I chose sigmoid units because they generalize better (see Tables 3a and b). To illustrate the time-course of learning, Figure 2 shows the error for three informative patterns over the course of training: the exception (147), a similar “regular” item (167), and a regular item with no similarity to the exception (258). Not surprisingly, the exception produces greater error and takes much longer to learn than the regular items. What is interesting, though, is that, even among the regulars, those that are similar to the exception are learned somewhat slower than the rest. This effect arises because the compensatory weights mentioned above—overriding the override—take a while to develop and are not completely successful. The contaminating inﬂuence of exceptions on similar regular items is also found in empirical data from language tasks such as forming the past tense of verbs or reading words aloud.

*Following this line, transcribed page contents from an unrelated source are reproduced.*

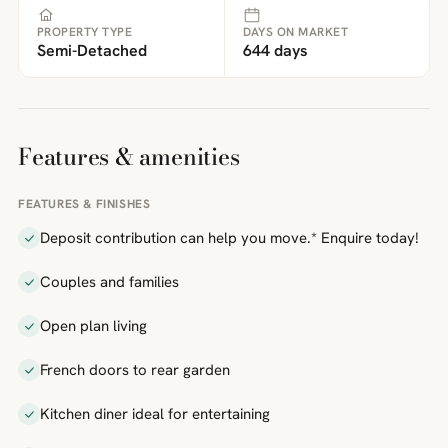
PROPERTY TYPE
DAYS ON MARKET
Semi-Detached
644 days
Features & amenities
FEATURES & FINISHES
Deposit contribution can help you move.* Enquire today!
Couples and families
Open plan living
French doors to rear garden
Kitchen diner ideal for entertaining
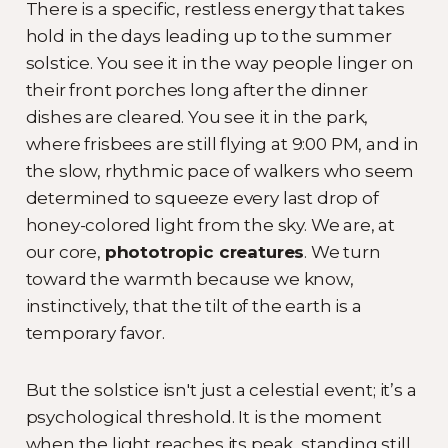
There is a specific, restless energy that takes
hold in the days leading up to the summer
solstice. You see it in the way people linger on
their front porches long after the dinner
dishes are cleared. You see it in the park,
where frisbees are still flying at 9:00 PM, and in
the slow, rhythmic pace of walkers who seem
determined to squeeze every last drop of
honey-colored light from the sky. We are, at
our core,
phototropic creatures
. We turn
toward the warmth because we know,
instinctively, that the tilt of the earth is a
temporary favor.
But the solstice isn't just a celestial event; it’s a
psychological threshold. It is the moment
when the light reaches its peak, standing still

>2D [15 pts.] Now, for both the linear and sigmoid network, consider how well the trained network generalizes to the two patterns that you set aside. Report what happens when you test with these, and explain the results.

Table 3a shows the outputs generated by the network after 20 epochs using linear units to the 12 patterns withheld from training. In general, performance is not particularly good—the total error across these patterns is 14.5. Predictably, the particular examples that cause the most difﬁcult (148, 158, 267, 348; shown in bold) are those that are somewhat similar to the exception 147. In fact, the one that is most similar, 148, is also the one that produced the most error by far, 4.5. Thus, with linear units, the network more directly reﬂects the similarity of items with the training corpus. Also, not surprisingly, the output values that produce the most error are the 7 and 8 positions. Table 3b shows the equivalent data after 100 epochs of training using sigmoid units. Here, generalization is much better—the total error is only 0.98. In fact, all output units are on the correct side of 0.5 for all patterns. Again, the patterns that produce the most error (157, 158, 347, 348) are similar to 147, although there are not exactly the same patterns as were difﬁcult for linear units. In particular, it is not always the items which are most similar to 147 which produce the most error—the nonlinearity of the sigmoid activation function allows the network to ignore certain types of similarity (e.g., with 148) when it is beneﬁcial to do so. Also, it is not only positions 7 and 8 that cause problems—sometimes positions 1 or 4 are the most problematic. There are two major conclusions to draw from these results:

Both regular and exception items can be processed successfully within a single system; moreover, the pattern of contamination from the exceptions to the regulars matches (qualitatively) the corresponding empirical ﬁndings.
Despite having learned an exceptional item, the system can nonetheless apply the “rule” successfully in generalizing to novel inputs (e.g., the past tense of DIT is DITTED rather than DIT; MAVE is pronounced to rhyme with GAVE rather than HAVE). This is true even when the system has only been trained on a relatively small proportion of the regular items (5 of 17 in the current simulation). Again, there is some degree of contamination for items which are sensitive to the exception, but this contamination is not so strong as to prevent correct responding (at least for sigmoid units), but might be expected to make responses a bit slower in these cases. This also seems to be a property of human performance in these domains.